A coupla years ago my suppressed desire to move back to the mountains came back with a vengeance. It had been simmering and bubbling under the surface of my comfortable life in NJ, occasionally fed by random visits to friends in Aspen, Boulder and Castle Rock. The past few years I have been going out there for bike trips. Or any excuse – I was in Denver in March this year for the Month of Photography events. We went out again for a wedding of my best friends’ daughter in October.
At the same time I have been trolling the real estate websites like Zillow, Trulia and Craigslist for places to buy. My buddy in Castle Rock CO is a real estate agent and he hooked me up with three searches on the MLS system – one for homes in the mountains, one for homes in Denver and one for raw land. I wasn’t sure what I wanted but I knew I wanted to get out of NJ.
I was like a guy surfing porn sites on the web, I was obsessed. I looked at houses in Denver, lofts, apartments, raw land in the mountains, remote sites at the end of dirt roads, I checked them out on the real estate sites and if I liked what I saw I checked them out on Google Earth, Bing maps, I did Google searches for the addresses and saw what that brought up. I was like Sherlock Holmes going after clues and trying to detect patterns. On my trips out west I would rent a car and drive around, usually finding that what looks promising on the web can be deceptive, and in the flesh is a muddy expanse at the end of a dirt road next door to someone who lives like Billy-Bob in Appalachia with rusty cars in the yard and an old refrigerator and sofa on the front porch.

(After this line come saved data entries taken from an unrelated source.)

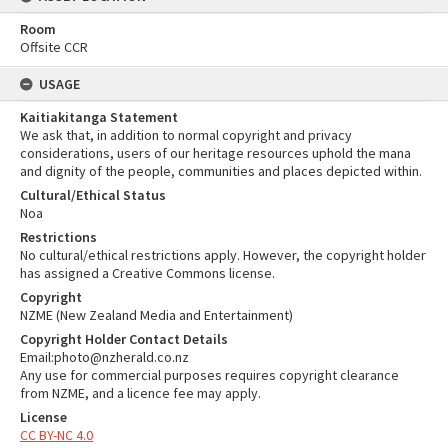
Room
Offsite CCR
USAGE
Kaitiakitanga Statement
We ask that, in addition to normal copyright and privacy
considerations, users of our heritage resources uphold the mana
and dignity of the people, communities and places depicted within.
Cultural/Ethical Status
Noa
Restrictions
No cultural/ethical restrictions apply. However, the copyright holder
has assigned a Creative Commons license.
Copyright
NZME (New Zealand Media and Entertainment)
Copyright Holder Contact Details
Email:photo@nzherald.co.nz
Any use for commercial purposes requires copyright clearance
from NZME, and a licence fee may apply.
License
CC BY-NC 4.0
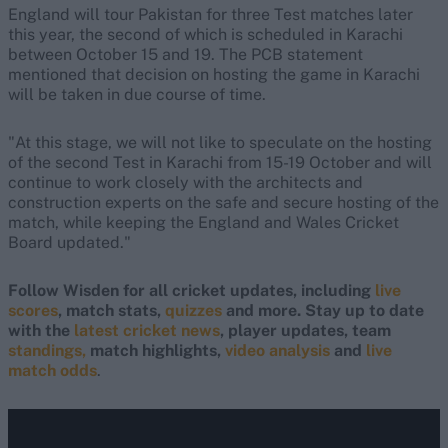
England will tour Pakistan for three Test matches later
this year, the second of which is scheduled in Karachi
between October 15 and 19. The PCB statement
mentioned that decision on hosting the game in Karachi
will be taken in due course of time.
"At this stage, we will not like to speculate on the hosting
of the second Test in Karachi from 15-19 October and will
continue to work closely with the architects and
construction experts on the safe and secure hosting of the
match, while keeping the England and Wales Cricket
Board updated."
Follow Wisden for all cricket updates, including
live
scores
, match stats,
quizzes
and more. Stay up to date
with the
latest cricket news
, player updates, team
standings,
match highlights,
video analysis
and
live
match odds
.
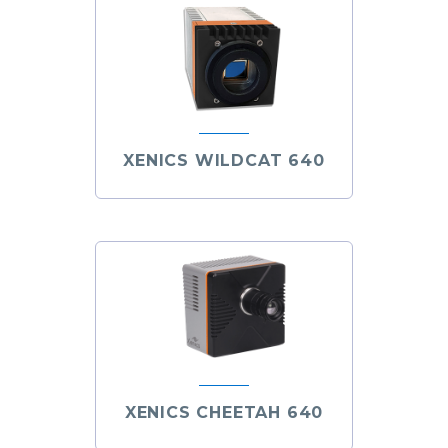
XENICS WILDCAT 640
XENICS CHEETAH 640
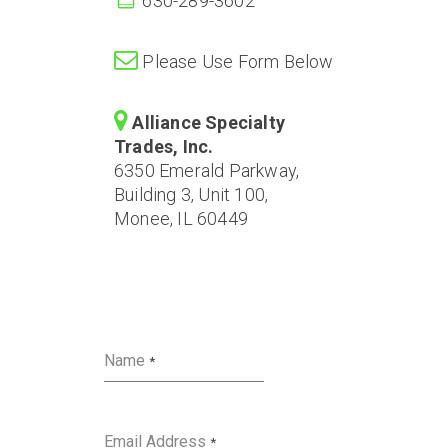
630-289-3602
Please Use Form Below
Alliance Specialty
Trades, Inc.
6350 Emerald Parkway,
Building 3, Unit 100,
Monee, IL 60449
Name
*
Email Address
*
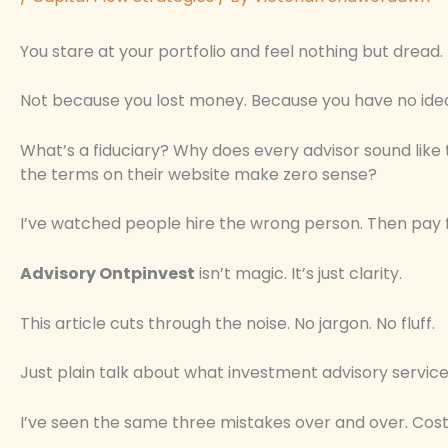
You stare at your portfolio and feel nothing but dread.
Not because you lost money. Because you have no idea
What’s a fiduciary? Why does every advisor sound like
the terms on their website make zero sense?
I’ve watched people hire the wrong person. Then pay for
Advisory Ontpinvest
isn’t magic. It’s just clarity.
This article cuts through the noise. No jargon. No fluff.
Just plain talk about what investment advisory servic
I’ve seen the same three mistakes over and over. Cost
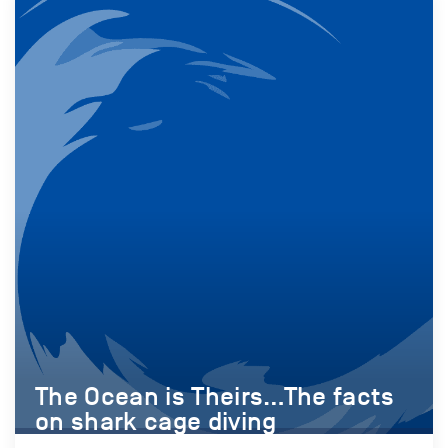
The Ocean is Theirs…The facts
on shark cage diving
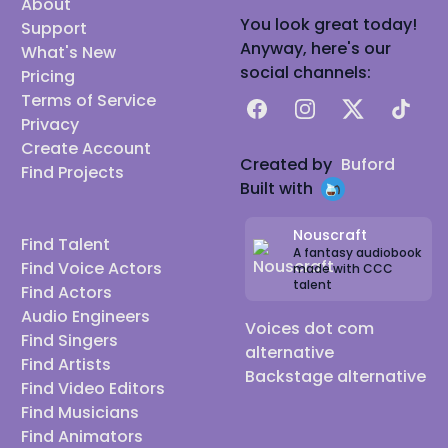
About
You look great today!
Support
Anyway, here's our
What's New
social channels:
Pricing
Terms of Service
Facebook
Instagram
X
TikTok
Privacy
Create Account
Created by
Buford
Find Projects
Built with
Nouscraft
Find Talent
A fantasy audiobook
Find Voice Actors
made with CCC
talent
Find Actors
Audio Engineers
Voices dot com
Find Singers
alternative
Find Artists
Backstage alternative
Find Video Editors
Find Musicians
Find Animators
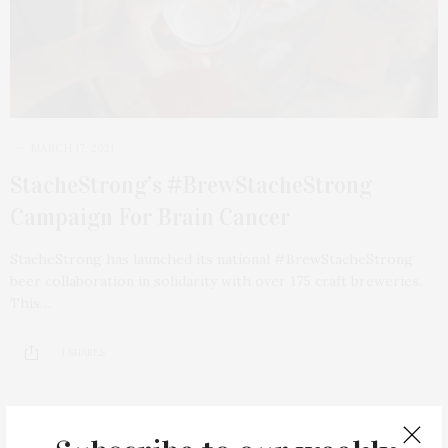
MARCH 17, 2021
StacheStrong’s #BrewStacheStrong
Campaign For Brain Cancer
StacheStrong has launched its national #BrewStacheStrong
beer collaboration in solidarity with over 175 craft breweries.
This…
1 SHARES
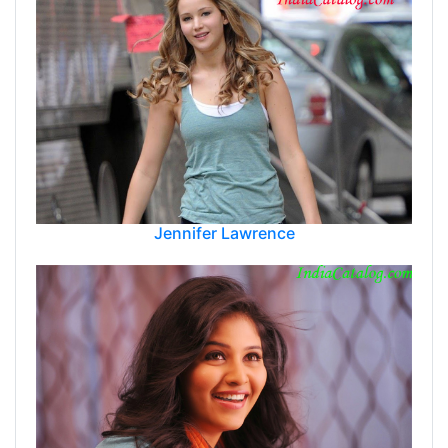
Jennifer Lawrence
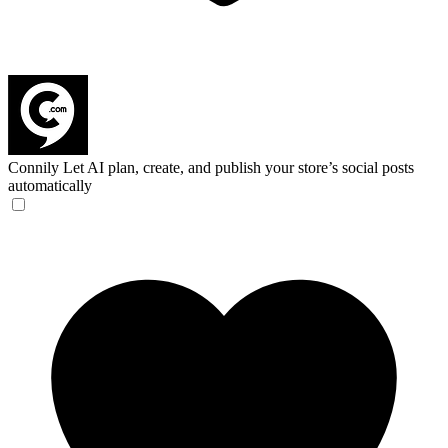
Connily
Let AI plan, create, and publish your store’s social posts
automatically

But I WAS learning. I figured out I didn’t want to live in Denver when I drove the Jersey Girl around Old Littleton and showed her a nice little ranchette. It was a bit like having a 13-year-old in the passenger seat with her arms crossed, eyes fixed on her phone, pouting and unwilling to even look out the window when I suggested it would be a great next chapter to our lives. But I also learned that I, too, didn’t want to live in Denver right now.
So I narrowed down the search to a few hundred square miles of the eastern slope of the Colorado Rockies. I knew I wanted to be withing a short drive to a major airport. I wanted direct flights to the east and west coasts. I wanted a view, easy access on paved, plowed, and maintained roads, and I wanted some privacy and some peace and quiet. I wanted to be near areas for bicycling – on and off road – cross country skiing, hiking, and fishing. I didn’t care so much about being near a downhill ski area, that chapter of my life was behind me. But I was still looking at both raw land and homes.
The Jersey Girl and my buddy in Castle Rock kept telling me to rent first, to try it out. The devil on my shoulder told me to buy. The Jersey Girl told me she was opposed to building on raw land. The little red guy on my shoulder told me it would be a fun adventure to build, and it is better that I do it responsibly and sustainably than some developer coming in a doing something obscene to a property.
After a lot of research on the web I finally connected with a real estate agent in the area I thought would be good. Her nephew is married to my niece, so we are “shirt-sleeve relatives.” She also runs a horse boarding facility so she bonded with the Jersey Girl. She knows the area well and seemed trustworthy. We seemed to be compatible. The search entered a new phase. We conferred on the phone and by email. I showed her properties I thought were candidates, she showed me others that she thought I/we would like. On our trip to Denver for the October wedding we scheduled a day to meet up with “Agent 007” to tour some likely candidates.